Thirty-seven young people and their families from throughout Southern California camped at Black Canyon Group and Equestrian Campground and participated in an individually guided quail and chukar hunt. Other activities included outdoor cooking and environmental education games. Safari Club International brought out their Mobile Sensory Safari unit, a hands-on mobile classroom for wildlife education.
During the hunt, participating youth were guided by long-time hunters, who volunteered their time to share their experience in backcountry safety, gun safety, knowledge of quail and chukar biology, and outdoor ethics.

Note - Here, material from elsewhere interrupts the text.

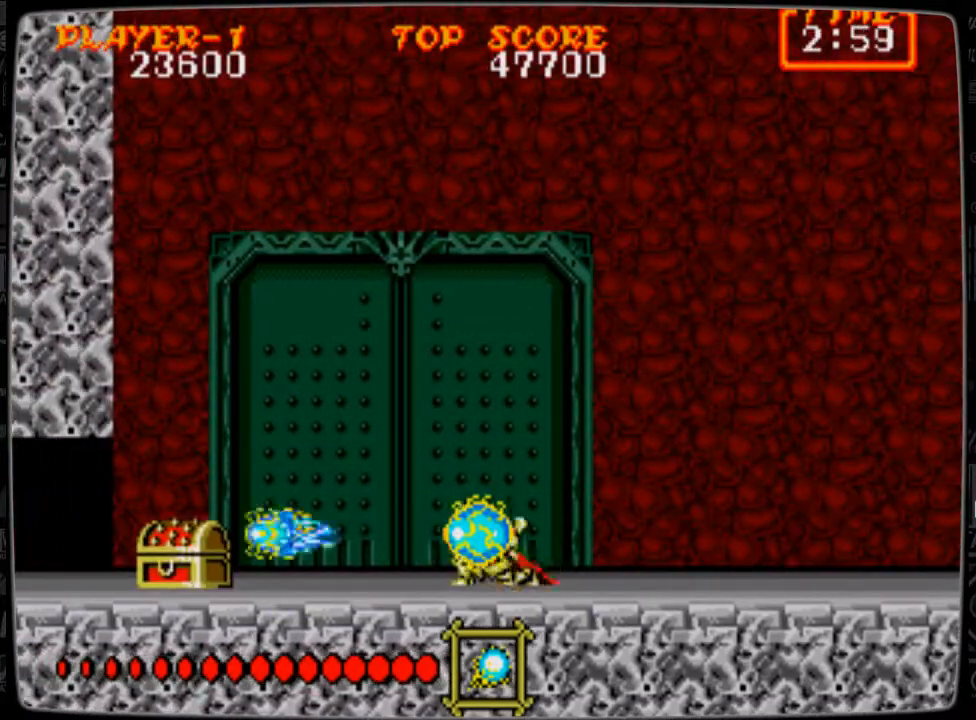
{"buttons": ["B", "DPAD_DOWN"], "events": [[41, "B", "up"], [166, "B", "down"], [208, "B", "up"], [291, "B", "down"], [375, "B", "up"], [500, "B", "down"]]}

In addition to programming provided by rangers, diverse organizations provided education materials, hunt mementoes and food, in addition to recruiting volunteer cooks and guides for the youth hunters. Participating organizations included California Department of Fish and Game, San Bernardino County Fish & Game Commission, California Hunter Education Instructor Association, Safari Club International, Santa Clarita Valley Quail & Upland Wildlife Federation, Quail Unlimited, Quail Forever: The Habitat Organization, and the Society for the Conservation of Bighorn Sheep. Leland Brown from the Institute for Wildlife Studies generously provided his time to educate hunters about non-lead ammunition alternatives.
The Youth Quail and Chukar Hunt supports the America’s Great Outdoors Initiative launched by President Obama on April 16, 2010. This initiative promotes innovative community-level efforts to conserve outdoor spaces and to reconnect Americans to the outdoors.